Among the problems that need to be addressed, she noted, is
one of representation. In "The Canon and the Void: Gender,
Race and Architectural History Texts," an article just
published in the Journal of Architectural Education, Anthony and
doctoral student Meltem O. Gurel document their examination of
history texts assigned at 14 leading architecture schools.
Despite lip service within the field regarding "the
importance of women and African Americans as critics, creators
and consumers of the built environment," Anthony noted,
"our analysis of these history texts revealed that
contributions of women remain only marginally represented in the
grand narrative of architecture. And for the most part, African
Americans are omitted altogether."
The continued exclusion of these architects and their
contributions from the canon does little to encourage women and
minorities to pursue careers in the field, she said.
And no one brings that point home for Anthony better than
Howlett, reflecting on what he learned through the Web-site
design project and coursework with his U. of I. professor.

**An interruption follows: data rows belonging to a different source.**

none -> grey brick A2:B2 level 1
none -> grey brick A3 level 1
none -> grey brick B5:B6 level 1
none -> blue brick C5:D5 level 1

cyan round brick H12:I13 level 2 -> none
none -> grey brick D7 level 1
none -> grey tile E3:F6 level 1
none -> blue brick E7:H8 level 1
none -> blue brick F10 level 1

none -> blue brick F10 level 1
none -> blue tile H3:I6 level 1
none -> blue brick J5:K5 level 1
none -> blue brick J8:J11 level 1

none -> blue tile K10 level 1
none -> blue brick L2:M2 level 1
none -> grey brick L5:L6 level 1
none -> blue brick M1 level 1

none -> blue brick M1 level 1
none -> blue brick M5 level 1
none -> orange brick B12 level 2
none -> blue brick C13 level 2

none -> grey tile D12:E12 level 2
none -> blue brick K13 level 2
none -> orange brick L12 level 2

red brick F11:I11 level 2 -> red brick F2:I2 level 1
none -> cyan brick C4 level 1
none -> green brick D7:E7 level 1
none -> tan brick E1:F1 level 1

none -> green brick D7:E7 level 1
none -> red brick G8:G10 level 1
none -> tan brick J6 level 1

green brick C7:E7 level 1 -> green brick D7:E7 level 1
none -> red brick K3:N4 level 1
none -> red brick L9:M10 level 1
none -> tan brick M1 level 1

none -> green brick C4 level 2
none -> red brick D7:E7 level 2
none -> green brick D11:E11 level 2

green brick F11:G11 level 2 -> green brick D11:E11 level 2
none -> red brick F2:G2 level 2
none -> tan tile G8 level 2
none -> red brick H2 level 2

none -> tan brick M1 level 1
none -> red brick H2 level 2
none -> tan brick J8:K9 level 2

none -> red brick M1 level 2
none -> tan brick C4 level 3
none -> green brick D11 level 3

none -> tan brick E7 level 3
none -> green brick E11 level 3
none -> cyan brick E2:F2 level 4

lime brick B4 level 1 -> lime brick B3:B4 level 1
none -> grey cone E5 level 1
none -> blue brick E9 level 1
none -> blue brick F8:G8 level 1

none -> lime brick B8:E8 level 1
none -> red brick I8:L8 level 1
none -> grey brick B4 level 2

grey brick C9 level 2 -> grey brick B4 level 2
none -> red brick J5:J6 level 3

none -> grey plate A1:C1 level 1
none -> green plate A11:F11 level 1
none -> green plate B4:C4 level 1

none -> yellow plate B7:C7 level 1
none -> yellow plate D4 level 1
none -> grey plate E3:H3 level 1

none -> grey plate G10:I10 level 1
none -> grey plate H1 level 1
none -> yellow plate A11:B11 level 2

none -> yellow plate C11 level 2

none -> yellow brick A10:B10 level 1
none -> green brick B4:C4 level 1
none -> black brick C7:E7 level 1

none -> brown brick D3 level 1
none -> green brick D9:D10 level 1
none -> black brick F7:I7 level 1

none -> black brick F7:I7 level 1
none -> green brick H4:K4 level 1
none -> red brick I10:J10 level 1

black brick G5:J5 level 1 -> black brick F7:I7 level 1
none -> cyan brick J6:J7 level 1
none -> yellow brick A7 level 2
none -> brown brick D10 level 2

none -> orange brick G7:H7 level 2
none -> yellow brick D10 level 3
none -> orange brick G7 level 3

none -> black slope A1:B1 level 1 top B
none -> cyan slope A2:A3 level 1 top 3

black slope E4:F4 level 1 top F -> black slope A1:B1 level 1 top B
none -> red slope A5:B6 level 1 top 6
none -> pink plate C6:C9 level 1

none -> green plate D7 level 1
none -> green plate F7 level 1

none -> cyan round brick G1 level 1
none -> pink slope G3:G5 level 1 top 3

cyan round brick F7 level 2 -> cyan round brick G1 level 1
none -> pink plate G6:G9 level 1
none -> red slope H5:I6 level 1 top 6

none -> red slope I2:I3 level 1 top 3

"Just being able to name African-American architects has
had a great effect on me personally," Howlett said.
"In order to succeed, you have to see someone who looks
like you.
"I hope that people, especially African-American youth,
walk away (after viewing the Web site or exhibit) knowing that
they can do anything that they put their minds to. Most of the
older alumni went through the program when segregation was at an
all-time high, and they still made it through. We minorities in
current-day society should take a lesson from them. Success is
the honor we pay those who have gone before us."